The first computer I bought almost exactly 20 years ago had a disk capacity of 720 kB. It was provided by a so-called high-density floppy drive. Somewhat later I added a 40 MB hard disk in 5.25” installation size, which was absolutely lavish for a home computer. Today (mid 2006) the largest commercially available hard disk has a capacity of 750 MB which is roughly one million times that of a 720 kB floppy, or twenty thousand times larger than my first hard disk. The current street price for a 750 GB hard disk is at $400 USD.

This development shows that the 1024 MB hard disk is around the corner and we will soon have to get used to another SI unit called terabyte. In fact, the SI quantity “tera” is misused here, since it refers to the decimal power 10^12, or one trillion, whereas the number of bytes on a terabyte hard disk is actually the power of two 2^40, which amounts to 1,099,511,627,776 bytes.

The IEC has devised the cute sounding name tebibyte for this number in conjunction with gibibyte, mebibyte, and kibibyte for the lower binary quantities. The IEC denomination turned out to be not very popular, however. Have you ever heard anyone speaking of a gibibyte hard disk?
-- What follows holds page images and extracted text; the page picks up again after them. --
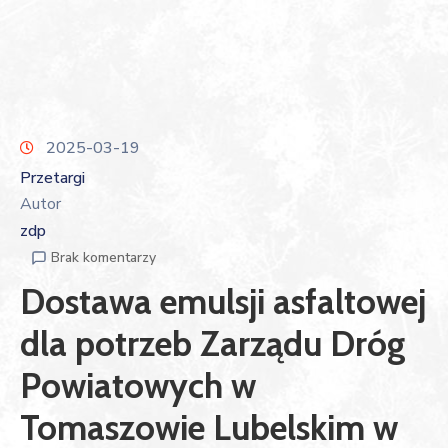
2025-03-19
Przetargi
Autor
zdp
Brak komentarzy
Dostawa emulsji asfaltowej
dla potrzeb Zarządu Dróg
Powiatowych w
Tomaszowie Lubelskim w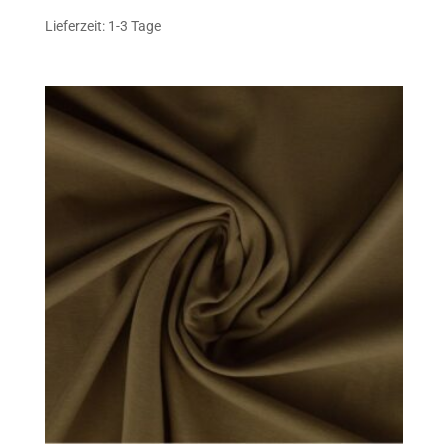
Lieferzeit: 1-3 Tage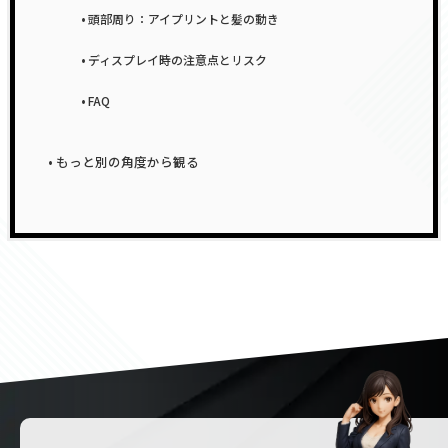
頭部周り：アイプリントと髪の動き
ディスプレイ時の注意点とリスク
FAQ
もっと別の角度から観る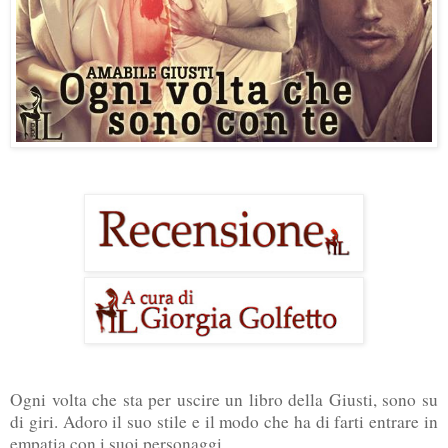
Ogni volta che sta per uscire un libro della Giusti, sono su
di giri. Adoro il suo stile e il modo che ha di farti entrare in
empatia con i suoi personaggi.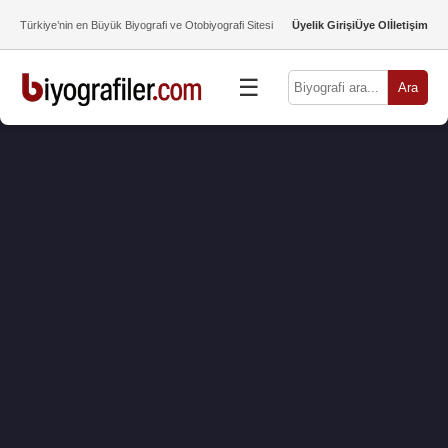
Türkiye’nin en Büyük Biyografi ve Otobiyografi Sitesi
Üyelik Girişi
Üye Ol
İletişim
☰
Ara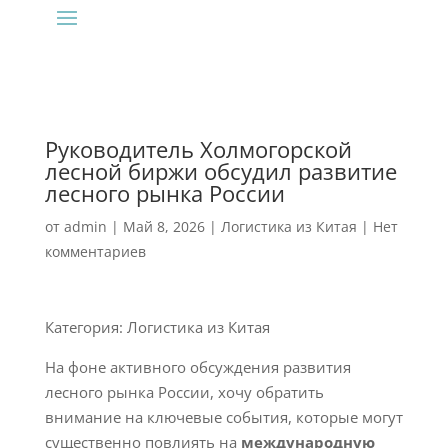
Руководитель Холмогорской
лесной биржи обсудил развитие
лесного рынка России
от
admin
|
Май 8, 2026
|
Логистика из Китая
|
Нет
комментариев
Категория: Логистика из Китая
На фоне активного обсуждения развития
лесного рынка России, хочу обратить
внимание на ключевые события, которые могут
существенно повлиять на
международную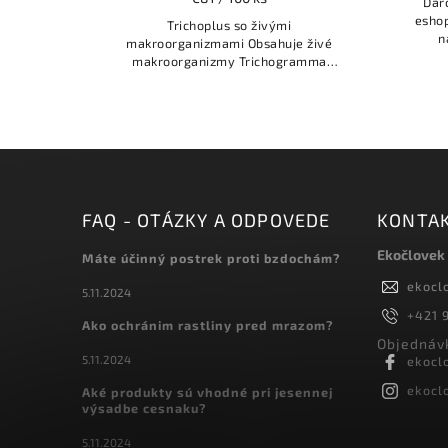
Dar
eshop
Trichoplus so živými
n
makroorganizmami Obsahuje živé
makroorganizmy Trichogramma
pintoi a Trichogramma...
FAQ - OTÁZKY A ODPOVEDE
KONTA
Ekočlovek
Máte účinný postrek proti bzdochám?
ekocl
5.11.2024
+421 9
Ako ochránim rastliny pred mrazom?
Objednávk
5.11.2024
ekocl
ekocl
Aké produkty sú vhodné pri jesennej
výsadbe cesnaku?
5.11.2024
The etymology of the SI quantity specifiers is likewise interesting. They all go back to the Greek language. “Kilo” originates from the Greek khilioi meaning thousand, “mega” comes from the Greek megas which means great or mighty; “giga” or Greek gigas meant giant, and finally tera is the Greek word for monster, which is probably an apt description for a hard disk that large.

Before the monster disk becomes available, there are some technical challenges to master, in particular the challenge of the superparamagnetic effect. The industry’s answer is currently perpendicular recording which aligns bits vertically to the disk surface.

An even newer technology -currently in research state- is heat-assisted-magnetic-recording (HAMR), where a laser beam or a similar energy source heats the disk surface while recording bits. This reduces the required strength of the magnetic field and magnetisation can thus be achieved at a higher density.

There is a problem, though. The disk’s lubricant unfortunately evaporates at these temperatures, which is why the industry is now researching self-lubricating disks that use embedded nano tubes to store replacement lubricant. This technology would allow multi-terabyte hard disks to become a reality. This is probably just a few years away from us.